Monday, 7 April 2014

A Blog of Biblical Proportions

A few years ago we published the following article on the John Brown Bible in the St Andrews In Focus  magazine. The article has been resurrected (terrible pun!) as we have been photographing pages of a John Brown Family Bible in the collection, so we thought we would share them with you.
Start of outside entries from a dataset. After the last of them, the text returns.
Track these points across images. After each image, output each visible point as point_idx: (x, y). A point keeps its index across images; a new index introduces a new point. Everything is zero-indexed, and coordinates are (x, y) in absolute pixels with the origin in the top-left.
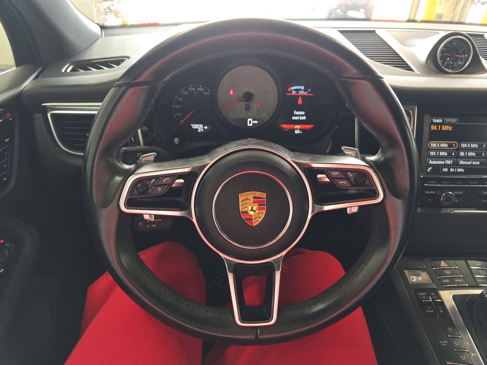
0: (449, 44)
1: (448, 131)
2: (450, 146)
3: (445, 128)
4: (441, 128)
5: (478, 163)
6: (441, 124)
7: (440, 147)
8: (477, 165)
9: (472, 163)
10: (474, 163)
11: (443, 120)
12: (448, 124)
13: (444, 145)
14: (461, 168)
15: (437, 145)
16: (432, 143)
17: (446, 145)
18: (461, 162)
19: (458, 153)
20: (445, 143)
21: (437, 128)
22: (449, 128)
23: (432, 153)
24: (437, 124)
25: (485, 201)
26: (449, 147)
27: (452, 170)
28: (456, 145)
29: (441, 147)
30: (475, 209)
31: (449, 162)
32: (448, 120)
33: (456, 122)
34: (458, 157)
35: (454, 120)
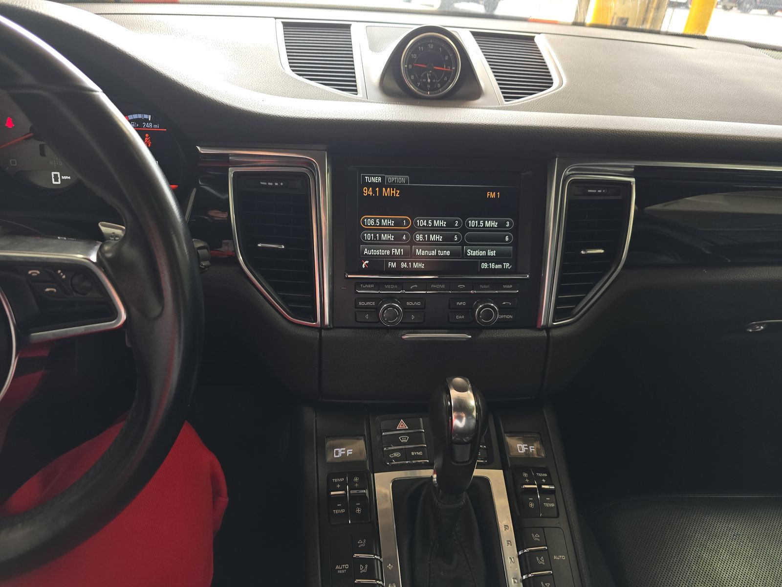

SAAPT 2003.203 Brown Family Bible, c1840 
John Brown was “Minister of the gospel at Haddington” and is famous for his “Self Interpreting” Bible in which the bible text was accompanied by explanatory notes and observations.   He meant his bible to be used by ordinary people to aid them to understand and be inspired by the text.
John Brown was born at Carpow in the parish of Abernethy, in Perthshire, Scotland, and was the son of a weaver and fisherman.  While working as a shepherd boy, Brown saved his earnings and walked from Abernethy to St Andrews to buy his first Greek Testament from Alexander McCulloch’s bookshop in South Street.   While at the bookshop, Brown was challenged by a professor to read a passage in Greek, and when he correctly read from the bible, the professor bought the bible for the young boy.   Upon returning to Abernethy he taught himself Greek, Latin and Hebrew, all without formal teaching.   In a time when there was still a strong belief in witchcraft in Scotland, people in the town of Abernethy became suspicious of his knowledge, and he left the town never to return.  He travelled the country for some time, eventually becoming the schoolmaster at Gairney Bridge, near Kinross, in 1747.   It was around this time that he realized his calling and set his sights on the ministry of the Succession Church, and in 1751 Brown was called to be the Burgher minister of Haddington.  
Brown planned his self-interpreting bible for many years and he spent many years working on it.  It was first published in 1778, with Brown at first struggling to find a publisher for the book and being forced to advance the money himself.  This first publication cost a Georgian 22/-, and sold surprisingly well for being so expensive.   It was subsequently reprinted in at least 26 editions, with the last being published in 1909.   John Brown published a number of other books, including “A History of the Churches in Scotland and England from the Earliest Period” and “The Dictionary of The Bible”, though it is worth noting that none of his publication made him any money.
John Brown married twice and had four sons, three of which also became ministers.   He died in June 1787.